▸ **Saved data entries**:
--*--
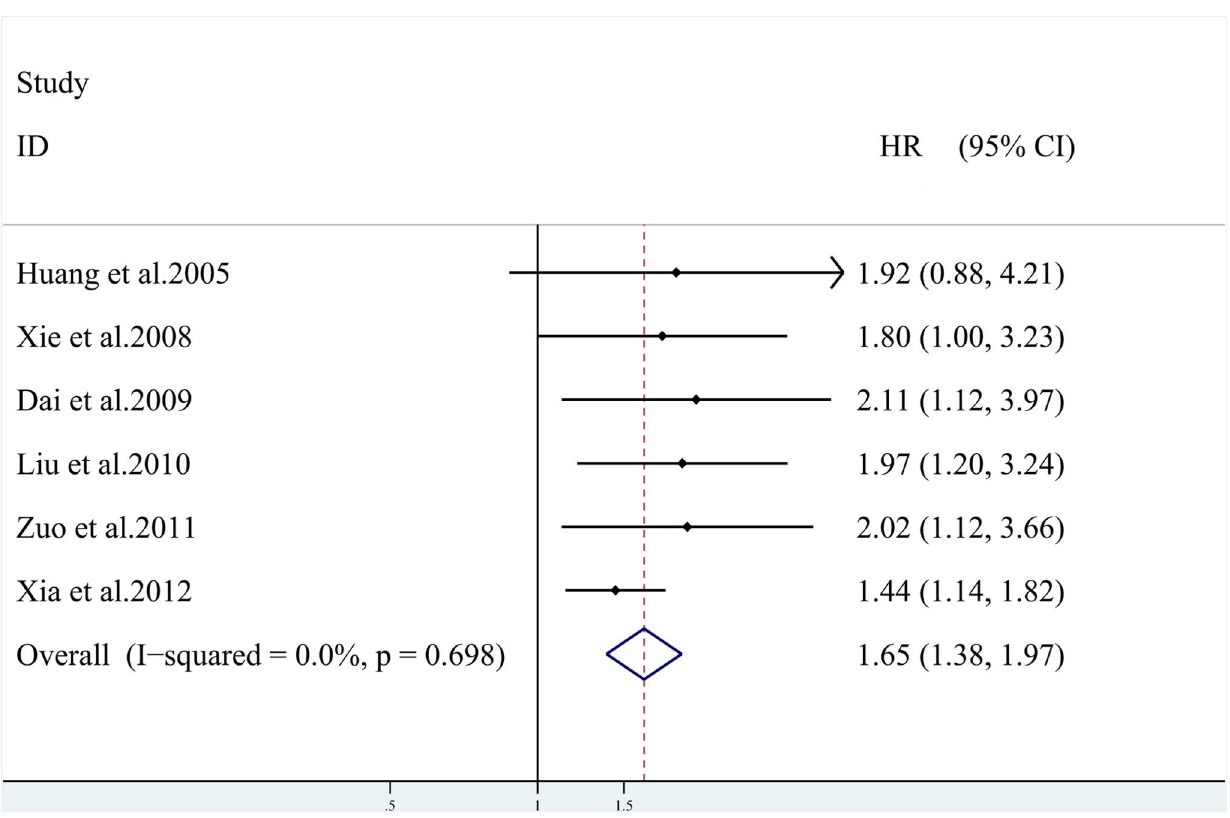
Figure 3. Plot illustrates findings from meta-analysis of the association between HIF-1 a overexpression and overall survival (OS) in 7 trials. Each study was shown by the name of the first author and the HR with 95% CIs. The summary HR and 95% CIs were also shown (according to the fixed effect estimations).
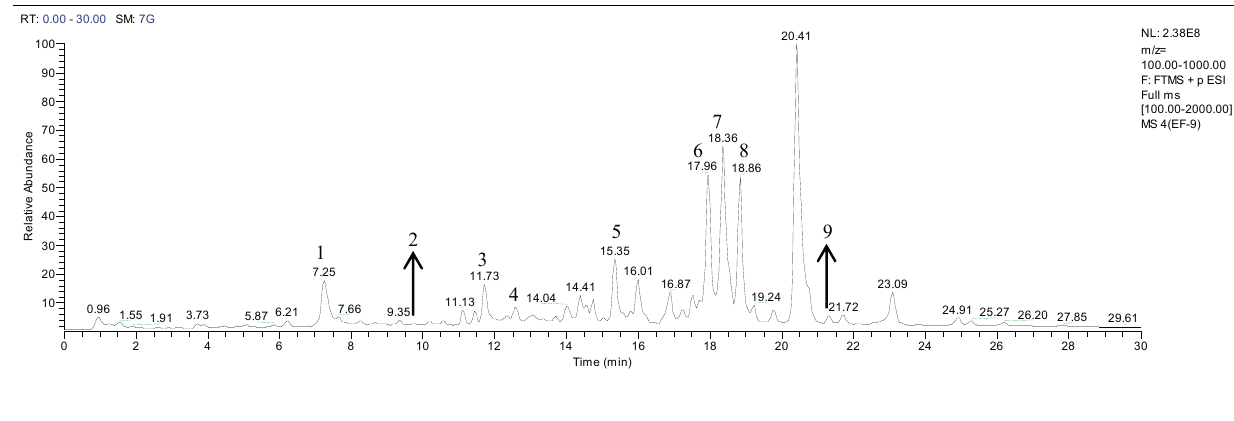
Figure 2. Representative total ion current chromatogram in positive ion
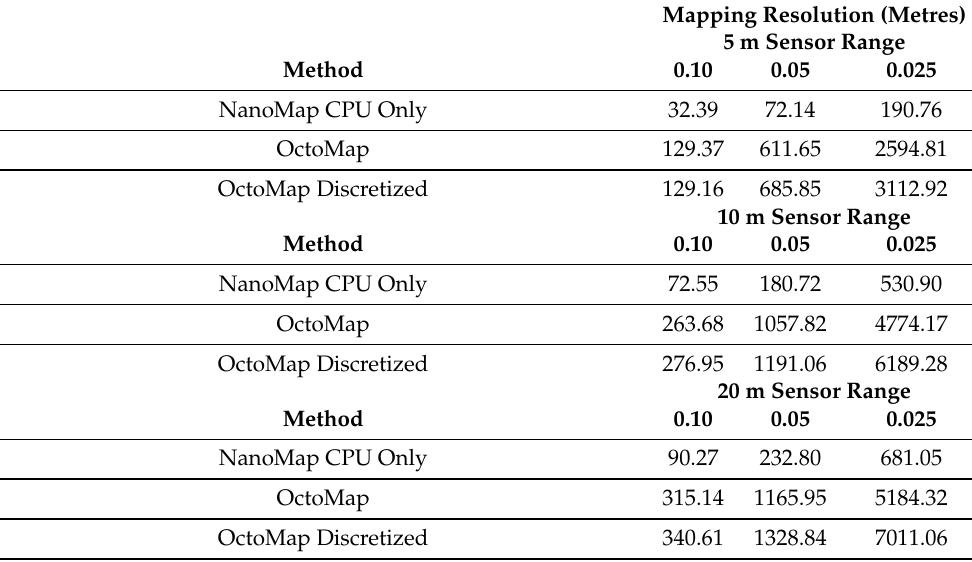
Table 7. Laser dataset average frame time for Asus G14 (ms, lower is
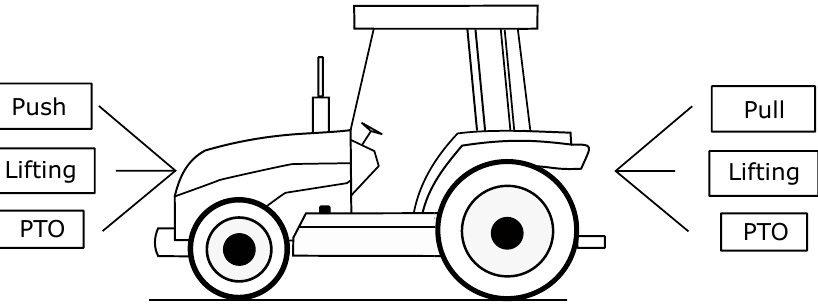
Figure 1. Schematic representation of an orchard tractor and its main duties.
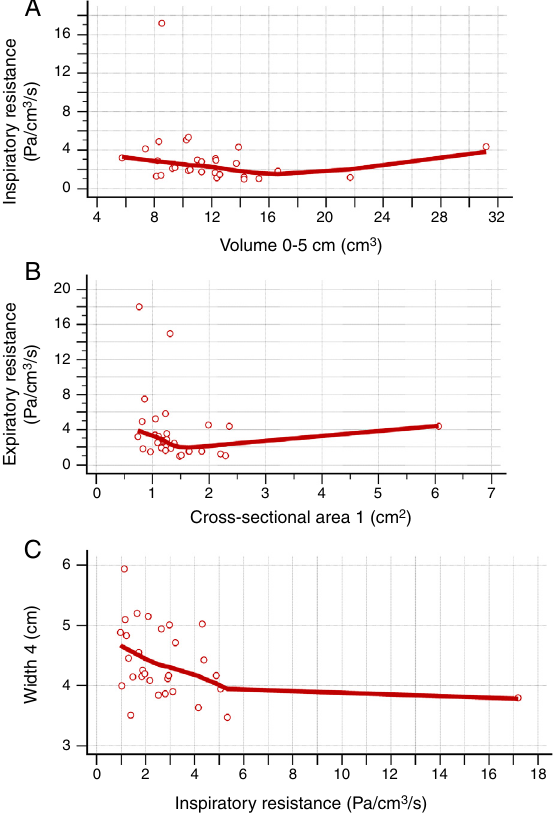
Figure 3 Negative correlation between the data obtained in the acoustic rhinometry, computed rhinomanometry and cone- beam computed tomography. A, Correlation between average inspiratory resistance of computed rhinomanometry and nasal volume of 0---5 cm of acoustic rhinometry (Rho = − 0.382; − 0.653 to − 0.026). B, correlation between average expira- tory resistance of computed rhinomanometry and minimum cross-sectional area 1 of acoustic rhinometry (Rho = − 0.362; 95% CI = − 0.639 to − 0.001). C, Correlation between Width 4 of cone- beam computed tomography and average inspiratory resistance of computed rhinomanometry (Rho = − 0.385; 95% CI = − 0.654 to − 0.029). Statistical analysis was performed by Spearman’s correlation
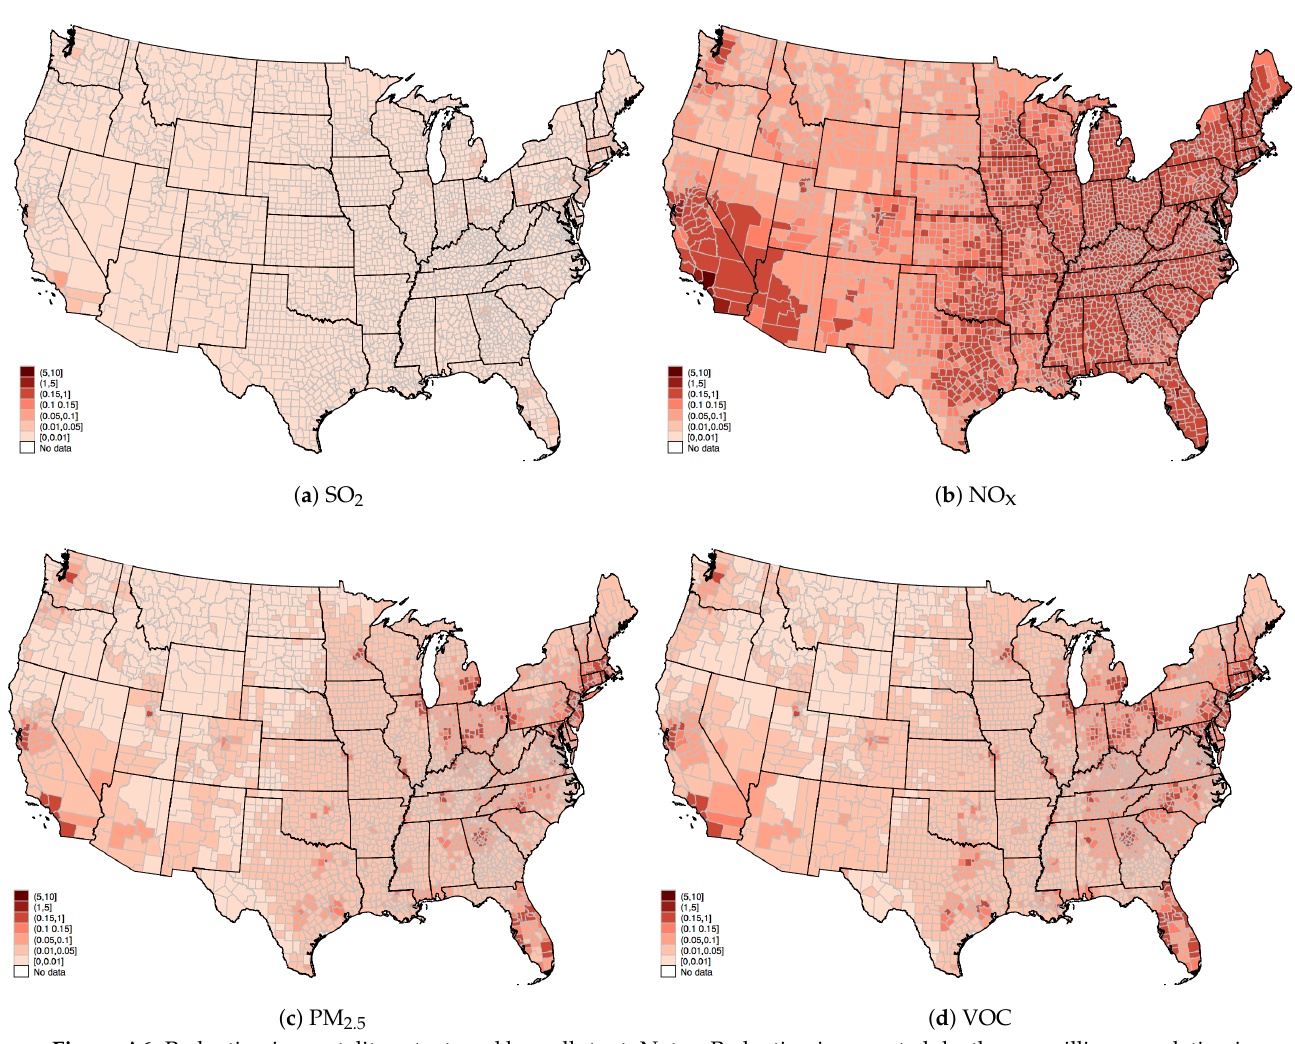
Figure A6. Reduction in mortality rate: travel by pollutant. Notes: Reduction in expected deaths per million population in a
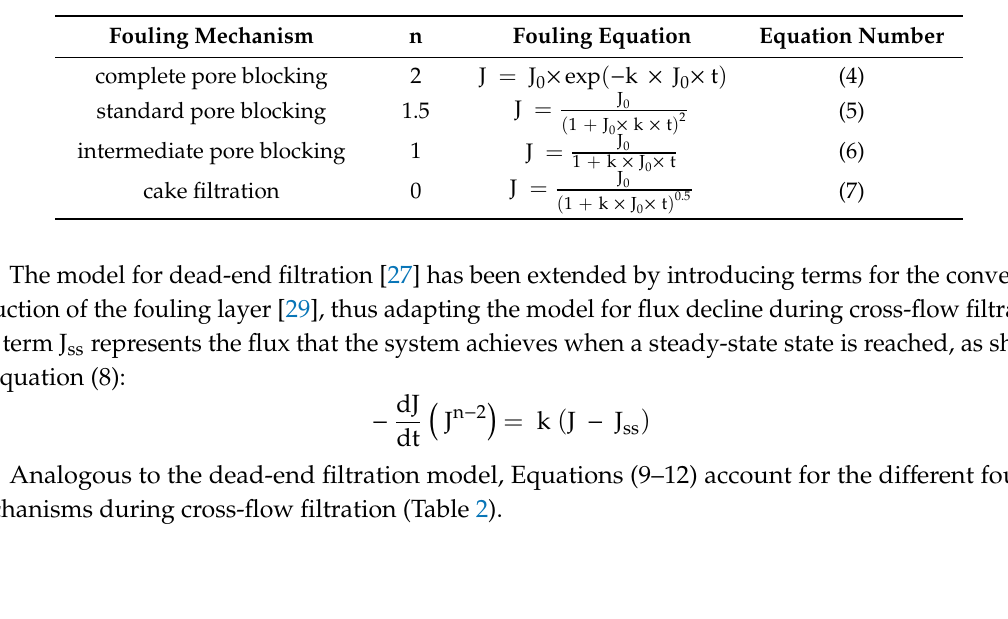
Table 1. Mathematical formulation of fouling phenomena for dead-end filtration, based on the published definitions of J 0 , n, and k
--*--
▸ **Problem description**: Write down all the entries exactly, but not the pictures they hold.

▸ **Solved problem**:
Figure 3. Plot illustrates findings from meta-analysis of the association between HIF-1 a overexpression and overall survival (OS) in 7 trials. Each study was shown by the name of the first author and the HR with 95% CIs. The summary HR and 95% CIs were also shown (according to the fixed effect estimations).
Figure 2. Representative total ion current chromatogram in positive ion
Table 7. Laser dataset average frame time for Asus G14 (ms, lower is
Figure 1. Schematic representation of an orchard tractor and its main duties.
Figure 3 Negative correlation between the data obtained in the acoustic rhinometry, computed rhinomanometry and cone- beam computed tomography. A, Correlation between average inspiratory resistance of computed rhinomanometry and nasal volume of 0---5 cm of acoustic rhinometry (Rho = − 0.382; − 0.653 to − 0.026). B, correlation between average expira- tory resistance of computed rhinomanometry and minimum cross-sectional area 1 of acoustic rhinometry (Rho = − 0.362; 95% CI = − 0.639 to − 0.001). C, Correlation between Width 4 of cone- beam computed tomography and average inspiratory resistance of computed rhinomanometry (Rho = − 0.385; 95% CI = − 0.654 to − 0.029). Statistical analysis was performed by Spearman’s correlation
Figure A6. Reduction in mortality rate: travel by pollutant. Notes: Reduction in expected deaths per million population in a
Table 1. Mathematical formulation of fouling phenomena for dead-end filtration, based on the published definitions of J 0 , n, and k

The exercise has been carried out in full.